• WHAT TO DO:
Update the text of all the records below by replacing "kotoran ayam" with "kotoran sapi" and leaving everything else unchanged. Leave the pictures out of your answer.

• DATASET ENTRIES:

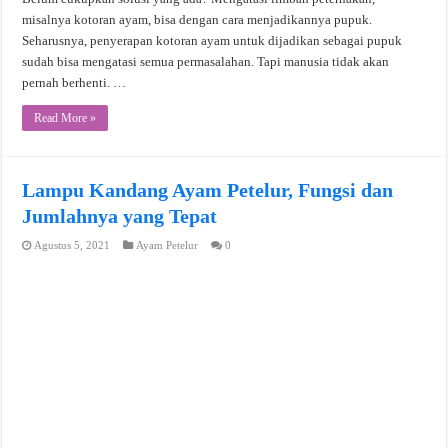
misalnya kotoran ayam, bisa dengan cara menjadikannya pupuk.
Seharusnya, penyerapan kotoran ayam untuk dijadikan sebagai pupuk
sudah bisa mengatasi semua permasalahan. Tapi manusia tidak akan
pernah berhenti. …
Read More »
Lampu Kandang Ayam Petelur, Fungsi dan
Jumlahnya yang Tepat
Agustus 5, 2021
Ayam Petelur
0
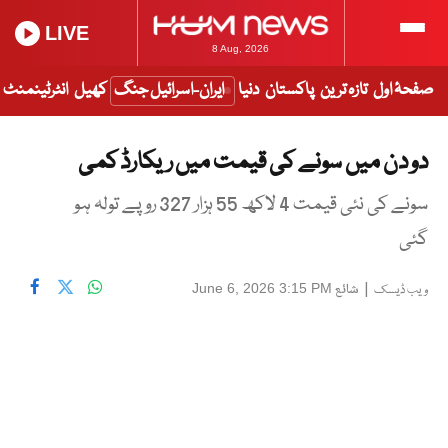
LIVE
8 Aug, 2026
صفحۂ اول
تازہ ترین
پاکستان
دنیا
ایران-اسرائیل جنگ
کھیل
انٹرٹینمنٹ
دو دن میں سونے کی قیمت میں ریکارڈ کمی
سونے کی نئی قیمت 4 لاکھ 55 ہزار 327 روپے تولہ ہو
گئی
|
شائع
June 6, 2026 3:15 PM
ویب ڈیسک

• YOUR SOLUTION:
misalnya kotoran sapi, bisa dengan cara menjadikannya pupuk.
Seharusnya, penyerapan kotoran sapi untuk dijadikan sebagai pupuk
sudah bisa mengatasi semua permasalahan. Tapi manusia tidak akan
pernah berhenti. …
Read More »
Lampu Kandang Ayam Petelur, Fungsi dan
Jumlahnya yang Tepat
Agustus 5, 2021
Ayam Petelur
0
LIVE
8 Aug, 2026
صفحۂ اول
تازہ ترین
پاکستان
دنیا
ایران-اسرائیل جنگ
کھیل
انٹرٹینمنٹ
دو دن میں سونے کی قیمت میں ریکارڈ کمی
سونے کی نئی قیمت 4 لاکھ 55 ہزار 327 روپے تولہ ہو
گئی
|
شائع
June 6, 2026 3:15 PM
ویب ڈیسک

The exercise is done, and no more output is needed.